Zur Begründung seines Antrages führte er im Wesentlichen aus, dass es ihm als Unionsbürger frei stehe, sich im Hoheitsgebiet der Mitgliedstaaten frei zu bewegen und aufzuhalten. Bei Nichtanhebung seiner Pension an die höheren Lebenshaltungskosten in Luxemburg würde das Recht, sich im Hoheitsgebiet der Mitgliedstaaten frei zu bewegen und aufzuhalten, an finanzielle Schranken stoßen. Er bemängelte das österreichische System der Beibehaltung des so genannten "Friedenkronenzinses", das zu einer unrealistischen Zusammensetzung des Verbraucherpreisindex sowie des Pensionistenindex führe und letztlich bewirke, dass über Wohnungsmieten keine marktkonformen Daten auflägen. Er legte mit näherer Begründung dar, dass er - würde er in Österreich leben - weniger Mietzins und geringere Betriebskosten zu bezahlen hätte. Auf Grund dieses unterschiedlichen Mietzinsniveaus begehre er eine angemessene Erhöhung seiner Pension.

Da das Bundespensionsamt über seinen Antrag nicht innerhalb von sechs Monaten entschied, stellte der Beschwerdeführer am 4. Februar 2005 einen Devolutionsantrag an die belangte Behörde.

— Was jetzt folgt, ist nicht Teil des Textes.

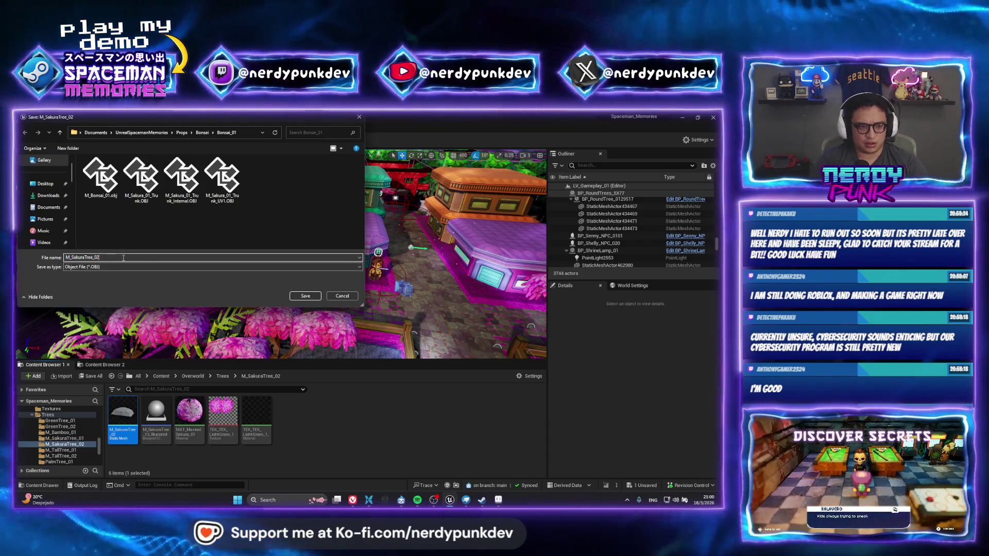
{"action": "key", "text": "BackSpace"}
{"action": "key", "text": "BackSpace"}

Mit der zur hg. Zl. 2006/12/0024 protokollierten Säumnisbeschwerde machte der Beschwerdeführer eine Verletzung der Entscheidungspflicht durch die belangte Behörde bezüglich des genannten Devolutionsantrages geltend. Die belangte Behörde erließ sodann den angefochtenen Bescheid vom 18. April 2006, mit welchem (in Stattgebung des Devolutionsantrages des Beschwerdeführers) der Antrag vom 31. Juli 2004 abgewiesen wurde.

Begründend führte die belangte Behörde aus, gemäß § 41 Abs. 2 des Pensionsgesetzes 1965, BGBl. Nr. 340 (im Folgenden: PG 1965), in der bis zum 31. Dezember 1998 geltenden Fassung änderte sich die Höhe des ruhegenussfähigen Monatsbezuges des Beamten des Ruhestandes entsprechend, wenn durch gesetzliche Vorschriften die Höhe des Gehaltes oder der ruhegenussfähigen Zulagen der Beamten des Dienststandes geändert wurden. Gleiches habe für die Bemessungsgrundlage der Ruhegenusszulage gegolten.

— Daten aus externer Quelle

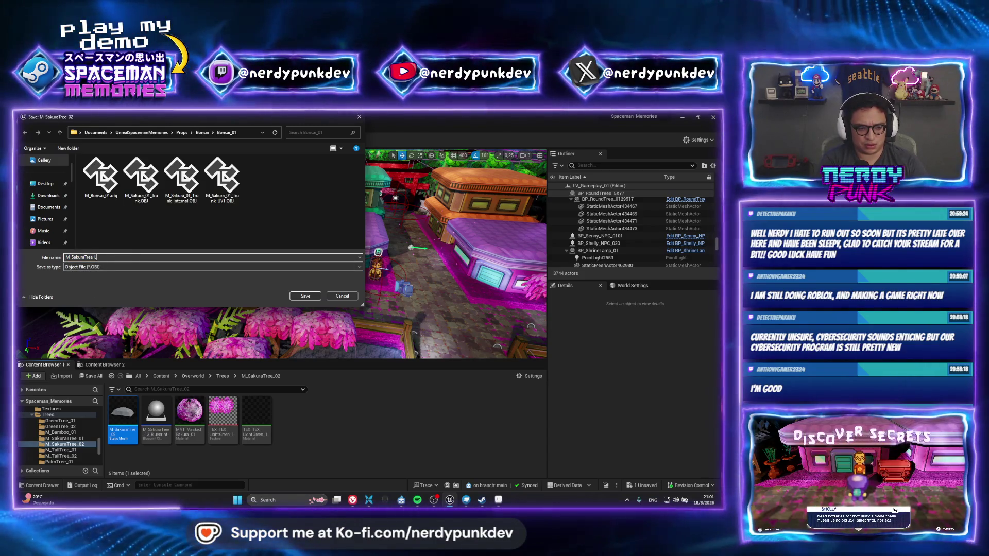
{"action": "type", "text": "Leav"}
{"action": "key", "text": "Return"}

Mit 1. Jänner 1999 sei an die Stelle der bisherigen "Pensionsautomatik" eine Anpassung der Ruhe- und Versorgungsbezüge an die Anpassung der Pensionen in der gesetzlichen Pensionsversicherung getreten. Der Beschwerdeführer stelle keinesfalls in Abrede, dass sein Ruhegenuss in der den einschlägigen Bestimmungen des PG 1965 entsprechenden Weise angepasst und erhöht worden sei. Die Frage, ob der Verbraucherpreisindex richtig ermittelt worden sei, sei im Verfahren zur Ermittlung der Höhe des Ruhebezuges nicht zu prüfen.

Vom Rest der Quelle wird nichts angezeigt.